I thought the idea was to become well-educated and then work hard in order to earn more to provide well for your family. Well, I learned last week from a very condescending Nancy Pelosi and Harry Reid that my husband and I are not hardworking.

Forget the fact that he has to get on a plane every week to go to a site and work, while I work in a middle school. We happen to make slightly more than the cap put in place for the economic stimulus checks. In their brilliant minds, the politicians have determined that even though we have four kids and one in college, and we paid $40,000 last year to the feds and our ancestors helped shape this nation, we don’t deserve the same consideration as others who may have chosen not to get an education and may only have been here a short time.

Well, we’ll get the last laugh, because we are the ones contributing to their campaigns, and I’ll be darned if any of them will get a penny from us.

Michelle Duncan


Time for change

To the editor:

I am an 88-year-old female and a native Nevadan whose ancestors settled in Nevada when it was part of the Utah Territory. To say I’ve seen many changes is putting it mildly.

I’ve tried to be a good, productive and contributing citizen by voting and keeping up with progressive changes. Without change, we get stagnation, which the dictionary defines as “not flowing, hence foul from want of motion; not active, dull.”

For president of our country, we’ve had George Bush, Bill Clinton, George W. Bush and now it looks like Hillary Clinton. If that happens, it looks like stagnation to me — or maybe worse, as in swampy.
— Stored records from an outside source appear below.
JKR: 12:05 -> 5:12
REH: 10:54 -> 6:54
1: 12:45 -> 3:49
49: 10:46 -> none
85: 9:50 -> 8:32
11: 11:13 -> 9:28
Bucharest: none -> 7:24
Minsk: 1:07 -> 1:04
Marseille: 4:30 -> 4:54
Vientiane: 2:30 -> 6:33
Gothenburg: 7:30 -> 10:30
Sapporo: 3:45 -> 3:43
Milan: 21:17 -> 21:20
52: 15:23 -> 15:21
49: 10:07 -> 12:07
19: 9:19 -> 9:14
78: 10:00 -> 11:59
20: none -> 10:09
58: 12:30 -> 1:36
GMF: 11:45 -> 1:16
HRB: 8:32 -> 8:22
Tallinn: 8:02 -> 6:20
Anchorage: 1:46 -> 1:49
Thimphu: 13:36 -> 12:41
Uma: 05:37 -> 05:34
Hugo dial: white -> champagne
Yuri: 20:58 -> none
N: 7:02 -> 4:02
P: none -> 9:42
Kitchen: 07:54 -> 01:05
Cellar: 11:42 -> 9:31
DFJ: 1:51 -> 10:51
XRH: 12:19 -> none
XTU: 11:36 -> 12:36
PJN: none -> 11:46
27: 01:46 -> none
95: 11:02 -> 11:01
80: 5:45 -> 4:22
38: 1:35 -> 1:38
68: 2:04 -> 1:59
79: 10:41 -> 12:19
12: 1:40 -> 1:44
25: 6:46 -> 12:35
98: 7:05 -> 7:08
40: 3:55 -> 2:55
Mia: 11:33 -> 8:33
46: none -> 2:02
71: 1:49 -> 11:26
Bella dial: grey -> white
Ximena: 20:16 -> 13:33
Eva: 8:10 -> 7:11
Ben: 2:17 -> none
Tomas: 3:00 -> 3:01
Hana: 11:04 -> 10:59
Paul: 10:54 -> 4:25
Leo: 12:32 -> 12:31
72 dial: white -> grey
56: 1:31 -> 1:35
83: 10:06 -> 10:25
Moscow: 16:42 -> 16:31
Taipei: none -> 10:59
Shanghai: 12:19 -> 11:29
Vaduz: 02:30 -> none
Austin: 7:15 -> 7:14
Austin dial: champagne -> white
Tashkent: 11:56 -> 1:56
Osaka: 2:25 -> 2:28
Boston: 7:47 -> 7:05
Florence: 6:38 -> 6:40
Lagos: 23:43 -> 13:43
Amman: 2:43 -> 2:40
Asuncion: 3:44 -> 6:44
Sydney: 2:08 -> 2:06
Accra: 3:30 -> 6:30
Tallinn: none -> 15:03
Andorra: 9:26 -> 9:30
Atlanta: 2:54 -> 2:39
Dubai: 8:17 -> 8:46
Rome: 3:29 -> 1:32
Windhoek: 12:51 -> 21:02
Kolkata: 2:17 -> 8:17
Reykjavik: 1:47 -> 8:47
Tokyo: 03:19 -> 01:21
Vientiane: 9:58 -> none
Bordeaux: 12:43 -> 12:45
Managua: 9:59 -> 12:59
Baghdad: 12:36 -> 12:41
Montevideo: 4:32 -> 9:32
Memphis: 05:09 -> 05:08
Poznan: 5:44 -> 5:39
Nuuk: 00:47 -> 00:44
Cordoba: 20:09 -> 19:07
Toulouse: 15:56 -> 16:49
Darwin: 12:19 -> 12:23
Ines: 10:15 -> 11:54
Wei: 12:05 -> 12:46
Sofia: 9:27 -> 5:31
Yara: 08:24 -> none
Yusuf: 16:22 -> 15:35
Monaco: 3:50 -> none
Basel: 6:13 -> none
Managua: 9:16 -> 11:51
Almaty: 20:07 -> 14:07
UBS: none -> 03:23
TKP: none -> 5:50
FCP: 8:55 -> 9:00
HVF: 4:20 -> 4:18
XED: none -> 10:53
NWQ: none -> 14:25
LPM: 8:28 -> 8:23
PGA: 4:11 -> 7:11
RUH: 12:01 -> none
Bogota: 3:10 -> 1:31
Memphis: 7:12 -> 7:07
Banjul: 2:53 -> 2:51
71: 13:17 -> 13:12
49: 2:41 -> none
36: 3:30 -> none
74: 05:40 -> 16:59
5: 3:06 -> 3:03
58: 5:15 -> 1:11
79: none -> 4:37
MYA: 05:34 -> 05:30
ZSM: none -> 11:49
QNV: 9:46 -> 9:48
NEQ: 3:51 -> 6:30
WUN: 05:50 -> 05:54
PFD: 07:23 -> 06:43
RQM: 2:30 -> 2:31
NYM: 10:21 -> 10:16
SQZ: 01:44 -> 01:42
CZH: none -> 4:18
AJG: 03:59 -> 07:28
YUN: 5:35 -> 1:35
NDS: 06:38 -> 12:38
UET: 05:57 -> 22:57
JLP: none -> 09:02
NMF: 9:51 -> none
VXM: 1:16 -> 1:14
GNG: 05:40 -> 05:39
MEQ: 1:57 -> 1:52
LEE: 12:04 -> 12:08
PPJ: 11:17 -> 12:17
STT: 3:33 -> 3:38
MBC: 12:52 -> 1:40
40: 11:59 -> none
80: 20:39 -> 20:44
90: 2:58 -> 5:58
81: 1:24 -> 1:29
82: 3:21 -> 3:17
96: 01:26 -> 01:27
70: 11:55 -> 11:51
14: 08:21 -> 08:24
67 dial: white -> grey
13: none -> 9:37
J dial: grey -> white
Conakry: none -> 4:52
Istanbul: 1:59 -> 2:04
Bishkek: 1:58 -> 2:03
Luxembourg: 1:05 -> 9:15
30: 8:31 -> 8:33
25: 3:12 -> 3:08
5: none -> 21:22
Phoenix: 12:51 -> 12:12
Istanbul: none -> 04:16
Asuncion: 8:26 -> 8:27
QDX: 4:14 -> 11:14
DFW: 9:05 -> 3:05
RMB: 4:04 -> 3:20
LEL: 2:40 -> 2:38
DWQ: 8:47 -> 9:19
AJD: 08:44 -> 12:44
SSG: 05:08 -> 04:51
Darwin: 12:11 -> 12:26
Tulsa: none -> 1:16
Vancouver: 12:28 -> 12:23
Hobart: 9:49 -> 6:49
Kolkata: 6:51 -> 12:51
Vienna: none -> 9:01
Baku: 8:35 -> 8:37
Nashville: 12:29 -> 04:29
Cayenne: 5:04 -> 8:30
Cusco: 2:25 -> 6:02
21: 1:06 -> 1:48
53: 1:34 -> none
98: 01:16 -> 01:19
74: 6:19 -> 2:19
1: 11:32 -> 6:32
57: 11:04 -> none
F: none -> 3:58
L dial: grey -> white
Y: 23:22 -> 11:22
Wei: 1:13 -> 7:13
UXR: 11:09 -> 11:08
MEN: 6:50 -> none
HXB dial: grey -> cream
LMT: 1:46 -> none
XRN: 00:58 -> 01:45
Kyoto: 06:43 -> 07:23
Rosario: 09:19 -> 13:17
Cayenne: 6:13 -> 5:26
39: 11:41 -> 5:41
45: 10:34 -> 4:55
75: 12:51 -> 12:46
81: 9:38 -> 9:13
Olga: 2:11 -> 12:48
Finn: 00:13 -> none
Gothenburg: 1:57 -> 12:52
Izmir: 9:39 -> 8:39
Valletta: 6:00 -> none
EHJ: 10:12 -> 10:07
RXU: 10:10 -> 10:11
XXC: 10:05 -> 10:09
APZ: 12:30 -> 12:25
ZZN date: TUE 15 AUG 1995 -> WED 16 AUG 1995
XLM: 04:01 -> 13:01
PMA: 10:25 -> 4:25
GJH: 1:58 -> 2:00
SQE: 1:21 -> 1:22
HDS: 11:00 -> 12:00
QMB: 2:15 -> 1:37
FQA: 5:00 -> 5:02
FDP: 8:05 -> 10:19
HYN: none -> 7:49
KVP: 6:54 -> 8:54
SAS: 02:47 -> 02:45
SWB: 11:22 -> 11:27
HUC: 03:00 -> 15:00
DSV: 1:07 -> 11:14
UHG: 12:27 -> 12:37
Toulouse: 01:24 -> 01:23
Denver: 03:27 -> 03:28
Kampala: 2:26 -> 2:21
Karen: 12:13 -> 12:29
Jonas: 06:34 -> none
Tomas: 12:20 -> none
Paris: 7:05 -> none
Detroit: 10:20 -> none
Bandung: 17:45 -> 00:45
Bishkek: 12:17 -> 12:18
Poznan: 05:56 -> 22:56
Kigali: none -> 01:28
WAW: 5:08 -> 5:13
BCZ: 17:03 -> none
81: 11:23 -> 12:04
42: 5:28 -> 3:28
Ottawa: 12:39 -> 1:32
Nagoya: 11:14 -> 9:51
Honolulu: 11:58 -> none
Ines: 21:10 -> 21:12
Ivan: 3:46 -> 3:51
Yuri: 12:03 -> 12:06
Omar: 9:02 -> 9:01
I have nothing against any of the above-mentioned people. But we hear a lot about “change,” and change avoids stagnation. We need to think about that as the election rolls around.

Lenore Clay


Still Bill

To the editor:

Oh, come now. Did Barack Obama really enter this race thinking Bill Clinton — the man who didn’t inhale; the man who committed perjury before the entire nation while serving in the highest office in the land; the man who had to be saved from himself by Senate enablers such as Harry Reid — would constrain himself with truth on the campaign stump?

If so, the senator better wake up soon.The Clintons haven’t even sent out James Carville and Paul Begala, the happy-go-lucky goon squad. Once those two are let out of their cages, the tactics Sen. Obama laments as questionable will look, in retrospect, like a Clinton endorsement of his campaign.

S. Deas


Good spouse

To the editor:

The spouse of Hillary Clinton is not doing anything any different than any other candidate’s spouse. He is traveling and campaigning for his wife. Just like Barack Obama’s wife; just like Mitt Romney’s wife — just like all their spouses.

It is no fault of theirs that he is more well-known than any other spouse, and for Sen. Barack Obama to use that as a tactic shows his weakness.

He doesn’t feel they are playing fair? Well welcome to the real world of politics. No one plays fair; they play to win. Bottom line.



Judging judges

To the editor:

It amazes me that suspended District Court Judge Elizabeth Halverson is still collecting her full salary while under investigation. She claims she will be a good judge if reinstated, which I find incredulous.

Judge Halverson continues to mislead the public and make a nuisance of herself. On her Web site, she claims endorsements from people and organizations that endorsed her in 2006, not at present (Thursday Jane Ann Morrison column).

How can she truly expect anyone would actually vote for her again? She abused that trust by her actions, and this misleading Web site information is another example of why she needs to be permanently removed from the bench.